9 Maggio, “festa dell’Europa”. Inizia la storia dell’integrazione europea. Il protagonista ufficiale è lui: Robert Schuman. Diritto, allampanato, con il capo calvo, il naso aquilino, la voce sgraziata, di fronte alla stampa di tutto il mondo, frettolosamente convocata nel salone dell’orologio del Quai d’Orsay, il ministro francese degli esteri legge una dichiarazione che passerà alla storia come “la bomba Schuman”.
È il vespero di un martedì. Anche il sole è riuscito a infilarsi fra le grigie nuvole. Fuori dal Ministero, la Senna, limpida, viva, sempre nuova si sbizzarrisce a costeggiare le rive e sembra anch’essa tremare quando incontra il muro di sinistra: al di là del viale, un uomo sta impostando un nuovo corso della storia d’Europa.
“L’Europa non è stata fatta: abbiamo avuto la guerra!” – legge Schuman e alza il suo volto verso i presenti. Probabilmente, pensa ai tentativi che il conte Kalergi e il politico francese e premio Nobel per la pace Aristide Briand avevano progettato nel periodo tra le due guerre mondiali. La loro proposta non aveva trovato buona accoglienza a causa della crisi in cui versava la Società delle Nazioni e a causa del nazionalismo che celebrava ed esaltava la forza di una nazione sull’altra, dell’egemonia economica e politica di un paese sull’altro, della superiorità razziale di un gruppo sull’altro. Da qui all’esaltazione della guerra il passo fu breve.

_COMPITO 1:_
Rispondi a queste domande sul brano da leggere:
(a) In quale sala del Quai d'Orsay viene convocata la stampa?
(b) In quale giorno della settimana Schuman legge la dichiarazione?
(c) Quale premio aveva ricevuto Aristide Briand?
_COMPITO 2:_ Prosegui il brano sulla dichiarazione Schuman partendo dopo la sua ultima frase.

_VOCI DEI DATI:_
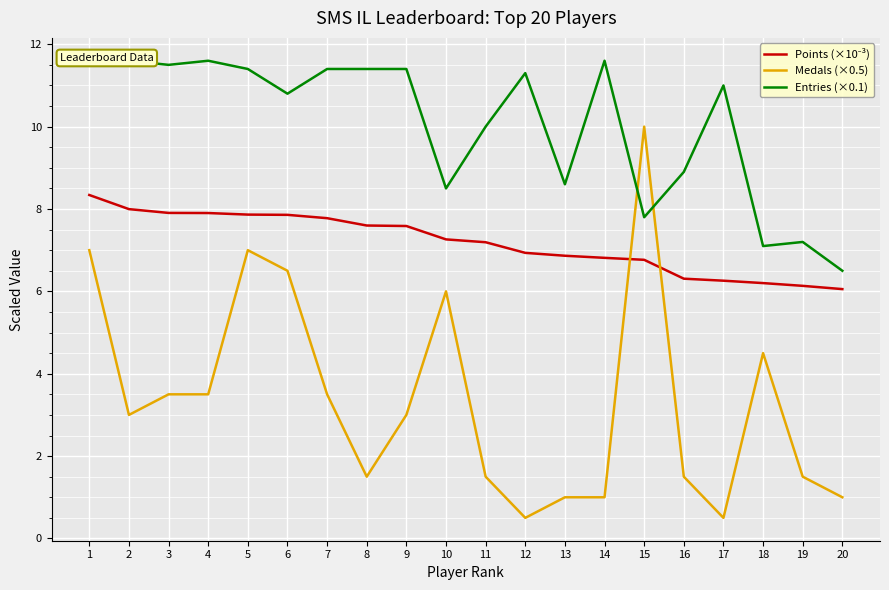

Is it true that Entries (×0.1) equals 2.6 at 4?

False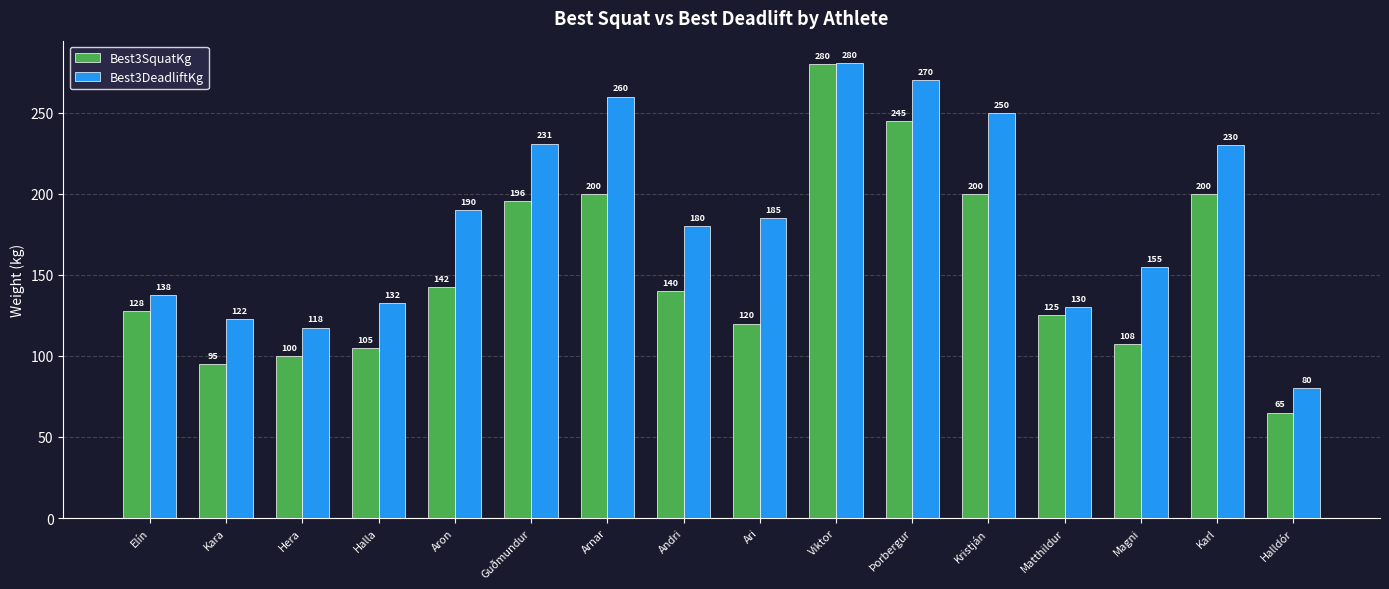

Does the chart contain stacked bars?

No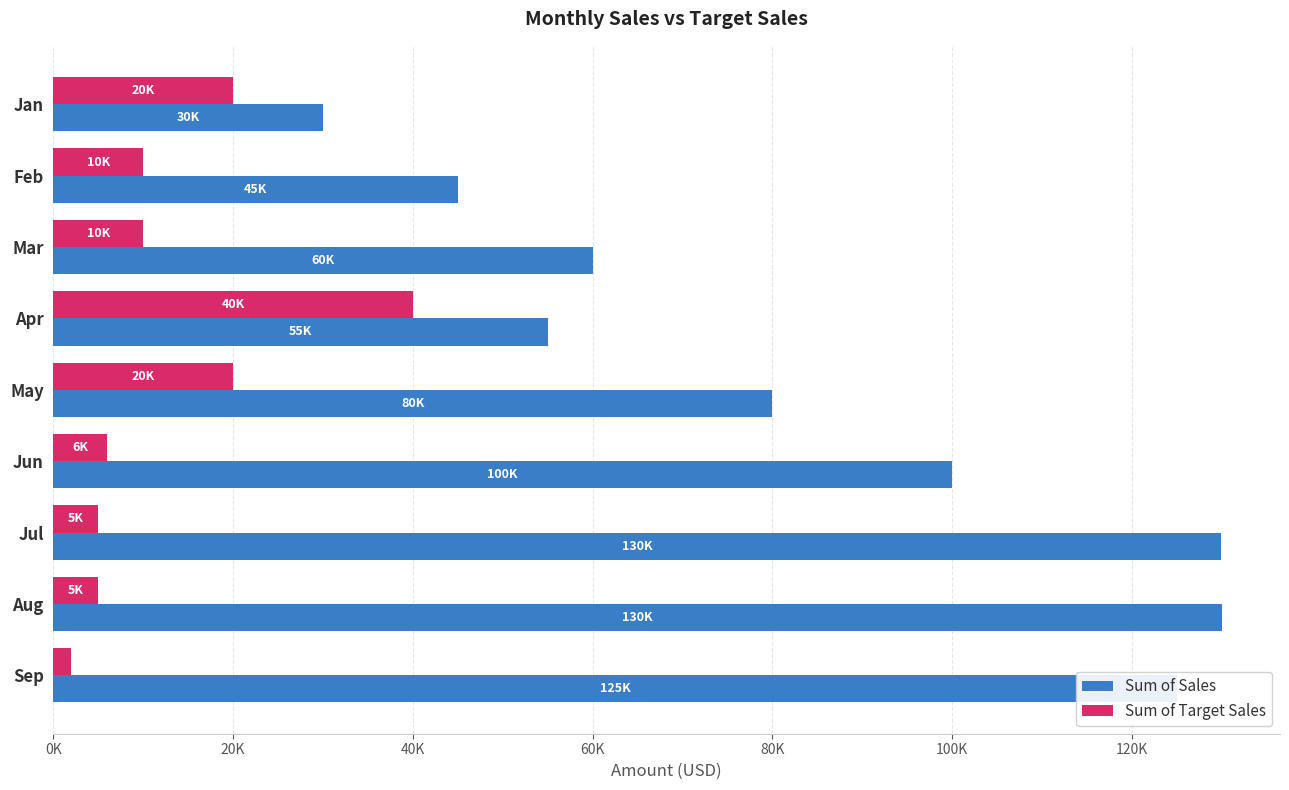

Reading right to left, what are all the values shown in this chart?

Sum of Sales: 125000.0	130000.0	129940.7	100000.0	80000.0	55000.0	60000.0	45000.0	30000.0
Sum of Target Sales: 2000.0	5000.0	5000.0	6000.0	20000.0	40000.0	10000.0	10000.0	20000.0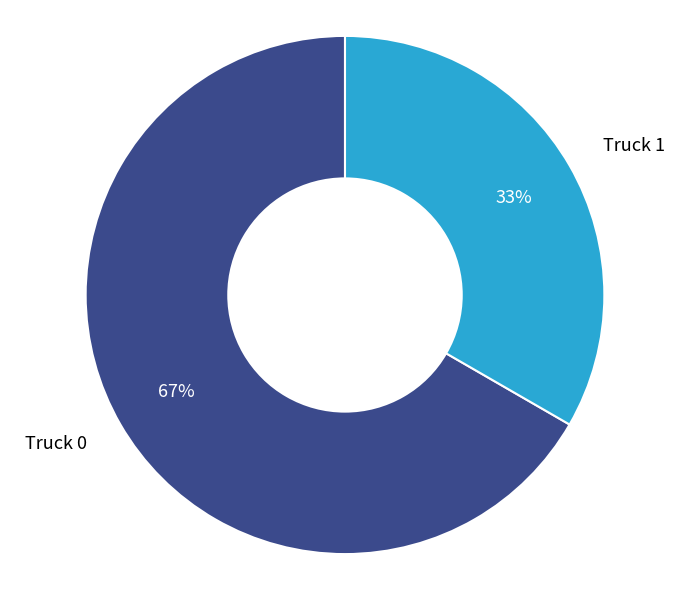

Rank the categories by value from highest to lowest.

Truck 0, Truck 1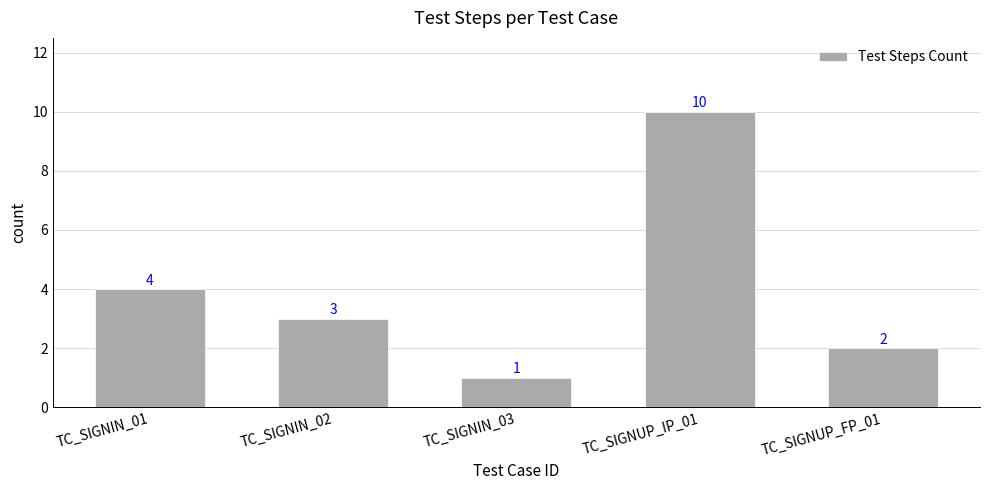

What is the label of the 1st bar from the left?

TC_SIGNIN_01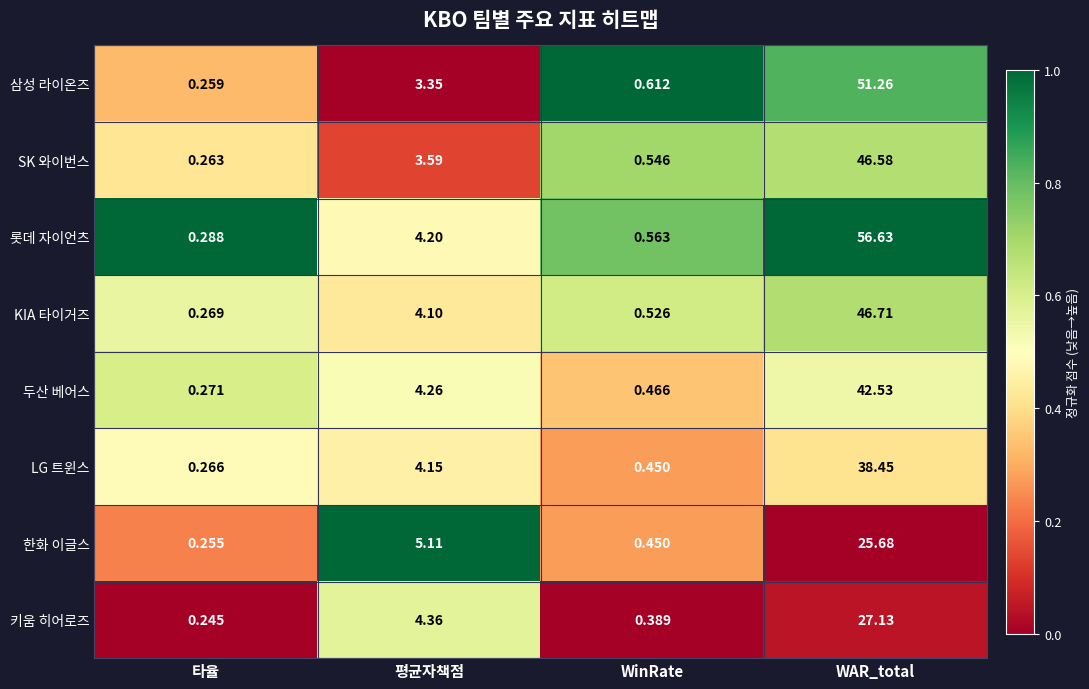

At which category is the sum across all series the highest?

WAR_total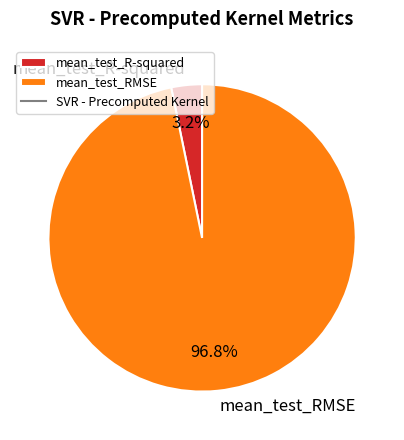

Between mean_test_RMSE and mean_test_R-squared, which is larger?

mean_test_RMSE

_SPAZIO RISPOSTA 1:_
(a) Nel salone dell'orologio.
(b) Di martedì.
(c) Il premio Nobel per la pace.

_SPAZIO RISPOSTA 2:_
Il conflitto mondiale era terminato da cinque anni. La Francia aveva celebrato il giorno prima la commemorazione della liberazione dalle truppe naziste, ma Schuman, con l’audacia del profeta, non guarda al passato, volge il suo sguardo al futuro e dichiara di aver raggiunto con la Germania un accordo di riconciliazione. Schuman sa che non c’è pace senza perdono. È il perdono che spezza le catene del male. Per questo tende la mano all’ex nemico e gli propone di collaborare con il suo Paese per “salvaguardare la pace con sforzi creativi, proporzionati ai pericoli che la minacciano”. E così il perdono diventerà la pietra angolare, scartata dai costruttori, della nuova casa europea.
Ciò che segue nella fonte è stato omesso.